Say It Isn’t So: Could Your Child Be a Cyberbully?

We talk a lot about cyber bullying on this blog—how to equip kids handle it and how we can work together to prevent it. But what if your child is the cyberbully?

Common statistics claim that nearly 50 percent of kids polled admit they’ve been the targets of online bullies. On the flip side of that statistic, is the fact that nearly the same percentage of kids admit to having bullied others online. That means, that while it may be hard to imagine your little angel falling into the bully camp, it’s certainly an idea worth exploring. 

With peer-to-peer interaction online laced with a culture and slang all its own, it’s easy for some cyberbullying to be camouflaged as everyday banter or “jk-ing,” aka, “just joking.” So, for starters, simply review your child’s social media pages. Be on the lookout for comments, posts, or shares your child passes off as funny, cool, or silly that may actually take a jab at another person.

 Remind your child that cyberbullying includes:

  •  Saying hurtful or intimidating things to someone online, through an email or via text.
  •  Using the Internet to ask people to vote on another person, such as “Is this person hot or not?” or “Would you go out with this person?”
  • Posting private photos, emails, texts, or private instant messages without the permission of another person.
  • Knowingly posting unflattering or embarrassing photos of another person along with negative comments (or joining in if another person does so first).
  • Spreading rumors or false information about another person online.
  • Calling names, racial slurs, or giving hurtful nicknames to people online.
  • Making any type of threat no matter how harmless you think it may be.

‘So what do I do now?’

If you find your child doing any of these things, it’s time to talk. Be careful not to over react, or shame him but do address the situation immediately. It’s likely if the behavior continues unchecked, another parent, school official, or even law enforcement could issue your child consequences before you do.

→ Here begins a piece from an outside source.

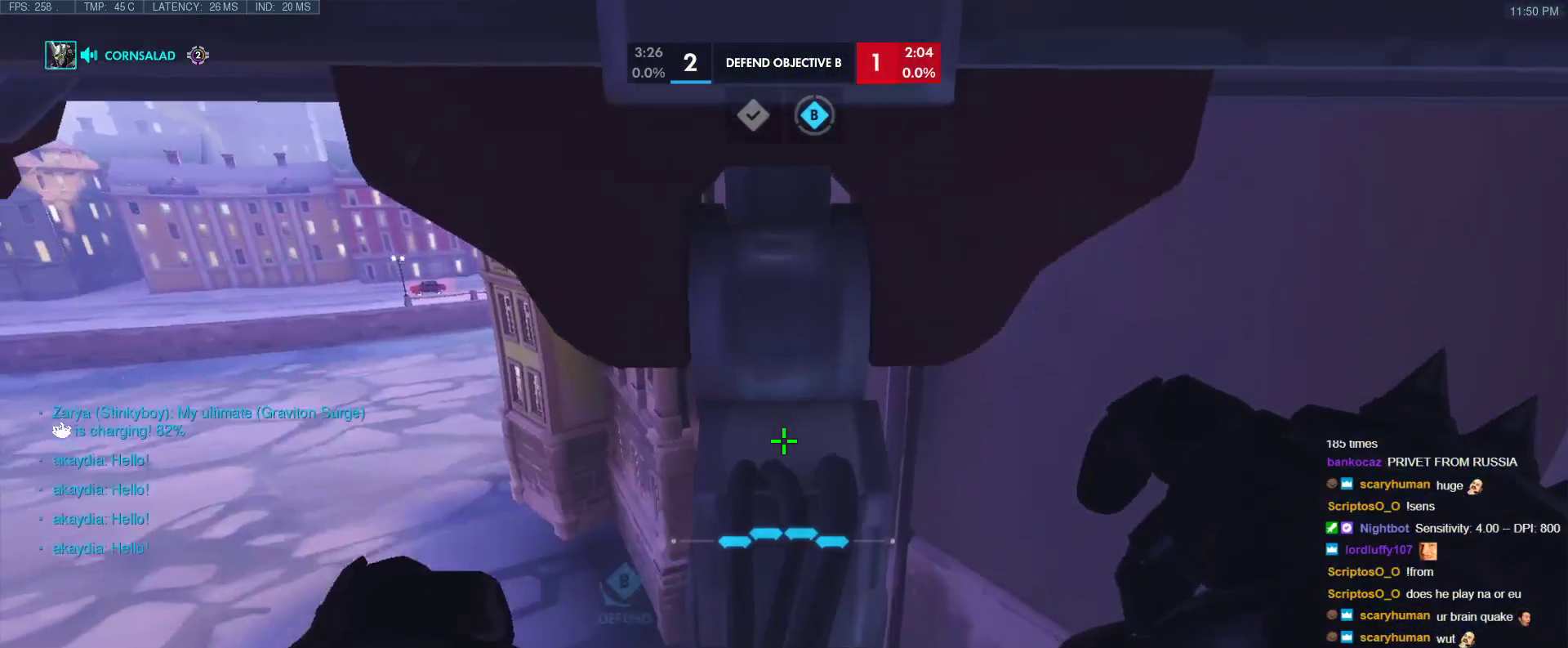
{"keys": [], "events": [[383, "w", "up"]]}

Sit down with your child one-on-one and begin the conversation without accusing. This is not a comment to be handled in passing. View this as a teaching opportunity, not a lecture. Remember: often times children simply don’t know what they don’t know. Not all cyberbullies are bad kids; they are simply kids who do not fully understand the impact of their online actions.

Be specific. Be prepared with references and specific examples of your child’s online comments and be clear on what is considered cyberbullying and why it is considered cyberbullying. Explain the difference between what is funny and what is cruel.

Stress the power of words and how hurtful words become when they are shared and multiplied online.

Teach compassion. Ask your child to put himself in the shoes of the other person. Ask him if someone directed the same post, photo or “joke” at him online how it he imagines it would him feel. If relevant, suggest your child make amends with the person they may have hurt by their online actions.

Get visual. Kids respond well to video (and often parents need to take a breath). Take a few minutes and watch a short YouTube video on cyber bullying together (we like this one) and discuss the possible short and long-term emotional impact of online gossip. If you have an hour or two, we also suggest the entire family (kids over 13) sit down together and watch the movie Cyberbully

Establish consequences. Every parent will handle the consequences of cyber bullying differently. This is a great opportunity to stress the responsibility of using digital devices and to reinstate the privilege of using a computer or cell phone based on your child’s online behavior.

Use discernment. It’s important to remember that the online culture teens create in their peer group can seem harmless to them but stand out as blatantly offensive to adults. Handle each situation with care and discernment so the conversation around digital responsibility remains open in your home.

Monitor and praise. Moving forward, monitor your child’s online behavior and while you enforce consequences be sure to recognize his online wins and his choices to be positive.